Frank was the first to propose to appoint a surgical nurse as “caddy” to hand over the prescribed instruments in the proper position inwhich they should be used by the surgeon. To that purpose he used his “Packet Principle” through which the nurses learned to make and lay ready the instruments in the same order as they would be used by the surgeon.
Also, he formulated standard techniques to train recruits to disassemble and reassemble their weapons fast, even in the dark or blind folded.
Because of the early death (heart failure) of Frank B. Gilbreth he was not able to work out his collection of data on times for his therbligs to a sound Pre-determined Elemental Motion Time System (PEMTS).
He was invited to address the International Management Committee in Prague, Chechoslovakia around 1923, but died just before. In his place Lilian took over and presented his speech.
He was a member of ASME and of the Taylor Society (predecessor of SAM) and lecturer on Purdue..

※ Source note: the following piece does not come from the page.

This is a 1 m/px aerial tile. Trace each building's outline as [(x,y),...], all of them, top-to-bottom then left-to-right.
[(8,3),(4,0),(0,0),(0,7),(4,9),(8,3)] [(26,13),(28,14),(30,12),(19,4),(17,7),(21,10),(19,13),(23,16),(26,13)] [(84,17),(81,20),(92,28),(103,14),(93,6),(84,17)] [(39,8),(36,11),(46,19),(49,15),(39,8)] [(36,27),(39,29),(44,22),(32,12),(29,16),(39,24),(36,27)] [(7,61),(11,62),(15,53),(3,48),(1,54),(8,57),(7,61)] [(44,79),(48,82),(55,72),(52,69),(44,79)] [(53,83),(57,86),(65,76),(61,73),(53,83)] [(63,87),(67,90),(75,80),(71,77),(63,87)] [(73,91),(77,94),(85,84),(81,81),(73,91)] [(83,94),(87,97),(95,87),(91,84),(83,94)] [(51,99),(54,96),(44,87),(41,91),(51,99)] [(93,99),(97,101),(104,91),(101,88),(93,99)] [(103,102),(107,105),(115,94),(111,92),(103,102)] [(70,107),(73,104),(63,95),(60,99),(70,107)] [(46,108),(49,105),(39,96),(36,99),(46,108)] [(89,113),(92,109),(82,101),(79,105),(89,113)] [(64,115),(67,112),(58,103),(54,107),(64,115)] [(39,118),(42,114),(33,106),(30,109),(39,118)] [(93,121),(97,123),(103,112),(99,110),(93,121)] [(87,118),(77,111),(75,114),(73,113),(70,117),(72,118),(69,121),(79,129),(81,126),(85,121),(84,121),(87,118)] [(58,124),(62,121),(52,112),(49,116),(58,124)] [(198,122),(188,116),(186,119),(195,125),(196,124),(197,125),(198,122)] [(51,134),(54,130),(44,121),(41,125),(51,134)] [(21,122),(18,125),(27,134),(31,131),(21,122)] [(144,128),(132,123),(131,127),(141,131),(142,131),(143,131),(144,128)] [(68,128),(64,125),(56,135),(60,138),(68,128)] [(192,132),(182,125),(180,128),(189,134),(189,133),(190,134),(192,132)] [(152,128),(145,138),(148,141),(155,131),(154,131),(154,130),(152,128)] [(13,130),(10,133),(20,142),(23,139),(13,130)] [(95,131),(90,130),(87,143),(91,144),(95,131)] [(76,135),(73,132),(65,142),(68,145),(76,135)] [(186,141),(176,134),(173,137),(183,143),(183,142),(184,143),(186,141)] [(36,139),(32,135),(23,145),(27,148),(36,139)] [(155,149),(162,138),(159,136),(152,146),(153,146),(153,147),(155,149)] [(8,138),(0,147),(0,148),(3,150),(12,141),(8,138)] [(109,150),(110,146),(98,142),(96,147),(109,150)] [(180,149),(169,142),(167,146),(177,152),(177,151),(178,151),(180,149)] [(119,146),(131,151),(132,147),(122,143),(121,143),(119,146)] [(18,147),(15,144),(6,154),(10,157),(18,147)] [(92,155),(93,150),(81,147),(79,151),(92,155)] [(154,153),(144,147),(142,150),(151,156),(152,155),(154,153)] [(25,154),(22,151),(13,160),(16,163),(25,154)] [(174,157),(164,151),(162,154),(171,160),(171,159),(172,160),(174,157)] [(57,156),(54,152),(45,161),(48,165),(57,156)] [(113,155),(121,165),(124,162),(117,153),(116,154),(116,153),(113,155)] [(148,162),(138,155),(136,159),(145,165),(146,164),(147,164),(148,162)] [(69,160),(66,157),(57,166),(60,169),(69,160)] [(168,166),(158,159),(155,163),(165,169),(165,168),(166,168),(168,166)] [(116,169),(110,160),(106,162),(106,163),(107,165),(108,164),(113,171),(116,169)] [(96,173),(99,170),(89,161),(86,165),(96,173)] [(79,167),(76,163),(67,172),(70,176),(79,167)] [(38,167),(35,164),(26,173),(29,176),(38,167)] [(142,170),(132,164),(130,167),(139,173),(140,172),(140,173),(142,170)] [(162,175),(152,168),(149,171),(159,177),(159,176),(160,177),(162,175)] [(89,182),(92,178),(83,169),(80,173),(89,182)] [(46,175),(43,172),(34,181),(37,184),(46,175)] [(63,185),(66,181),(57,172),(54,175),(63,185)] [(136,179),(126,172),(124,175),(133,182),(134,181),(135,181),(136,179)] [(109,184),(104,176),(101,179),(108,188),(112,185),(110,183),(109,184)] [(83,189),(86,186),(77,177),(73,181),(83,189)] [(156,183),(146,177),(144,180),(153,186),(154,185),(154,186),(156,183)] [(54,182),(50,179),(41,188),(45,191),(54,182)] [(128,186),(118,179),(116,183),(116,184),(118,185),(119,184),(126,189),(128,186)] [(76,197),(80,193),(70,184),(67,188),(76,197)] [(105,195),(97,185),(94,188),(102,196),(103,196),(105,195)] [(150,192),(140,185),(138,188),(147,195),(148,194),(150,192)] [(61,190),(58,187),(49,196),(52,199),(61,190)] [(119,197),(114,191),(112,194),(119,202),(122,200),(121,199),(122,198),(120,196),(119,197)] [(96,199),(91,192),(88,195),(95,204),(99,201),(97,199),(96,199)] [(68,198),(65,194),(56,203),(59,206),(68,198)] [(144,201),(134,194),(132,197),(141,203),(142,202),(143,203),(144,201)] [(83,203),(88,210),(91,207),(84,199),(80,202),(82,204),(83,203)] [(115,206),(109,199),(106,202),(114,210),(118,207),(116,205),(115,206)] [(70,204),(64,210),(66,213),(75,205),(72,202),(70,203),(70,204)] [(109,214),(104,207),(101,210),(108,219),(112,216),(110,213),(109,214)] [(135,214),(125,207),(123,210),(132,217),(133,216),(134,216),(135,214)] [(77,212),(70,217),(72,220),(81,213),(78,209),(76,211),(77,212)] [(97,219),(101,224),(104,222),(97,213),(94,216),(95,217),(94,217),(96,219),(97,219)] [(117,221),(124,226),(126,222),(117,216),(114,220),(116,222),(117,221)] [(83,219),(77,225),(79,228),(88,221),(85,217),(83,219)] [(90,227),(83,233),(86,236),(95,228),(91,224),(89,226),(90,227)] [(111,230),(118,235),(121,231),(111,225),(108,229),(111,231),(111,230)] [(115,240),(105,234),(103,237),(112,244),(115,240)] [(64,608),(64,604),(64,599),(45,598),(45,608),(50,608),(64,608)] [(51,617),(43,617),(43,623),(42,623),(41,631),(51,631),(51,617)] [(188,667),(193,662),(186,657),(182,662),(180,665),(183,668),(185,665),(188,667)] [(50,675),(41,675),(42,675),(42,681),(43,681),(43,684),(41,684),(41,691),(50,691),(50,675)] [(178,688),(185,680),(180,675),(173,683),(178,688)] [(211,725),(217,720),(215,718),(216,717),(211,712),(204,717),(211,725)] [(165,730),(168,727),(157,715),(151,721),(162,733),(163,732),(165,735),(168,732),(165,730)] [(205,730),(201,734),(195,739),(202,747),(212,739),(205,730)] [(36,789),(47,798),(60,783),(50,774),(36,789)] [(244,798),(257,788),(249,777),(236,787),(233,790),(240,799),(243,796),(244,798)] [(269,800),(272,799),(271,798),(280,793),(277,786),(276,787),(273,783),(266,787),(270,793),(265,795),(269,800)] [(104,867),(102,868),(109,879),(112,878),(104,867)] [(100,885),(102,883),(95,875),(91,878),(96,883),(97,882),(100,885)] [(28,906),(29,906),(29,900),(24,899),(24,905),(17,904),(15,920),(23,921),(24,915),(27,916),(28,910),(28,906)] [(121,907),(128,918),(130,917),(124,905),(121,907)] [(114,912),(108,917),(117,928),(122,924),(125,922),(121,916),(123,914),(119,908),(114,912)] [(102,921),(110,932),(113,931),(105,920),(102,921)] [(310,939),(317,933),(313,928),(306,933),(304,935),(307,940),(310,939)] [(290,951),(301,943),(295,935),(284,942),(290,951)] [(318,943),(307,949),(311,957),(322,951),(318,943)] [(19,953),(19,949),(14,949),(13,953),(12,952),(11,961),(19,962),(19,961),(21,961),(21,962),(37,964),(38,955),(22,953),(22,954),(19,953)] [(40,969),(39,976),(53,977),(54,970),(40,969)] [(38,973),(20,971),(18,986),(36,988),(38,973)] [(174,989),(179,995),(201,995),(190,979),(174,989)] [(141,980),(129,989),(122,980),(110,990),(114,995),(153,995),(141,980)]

Lillian graduated at the university of California in Berkeley as a psychologist with a grade in English literature, a BA in 1900 and MA in 1903 and went for a Ph.D to the Brown university. She also was member of ASME and lectured on Purdue. She introduced psychology to management studies.
When Frank died Lillian continued the work of her husband Frank under his name and in their business (at that time women were not taken too seriously) and she and her children needed the money to survive. In 1948 Lillian was chosen “Woman of the Year”. In 1962 Frank (posthumously) and Lillian received the “Frank and Lillian Gilbreth Industrial Engineering Award, named after them.
Amongst the people that continued the principles of the Gilbreths are Ralph M. Barnes, Anne Shaw and Alan Mogenson.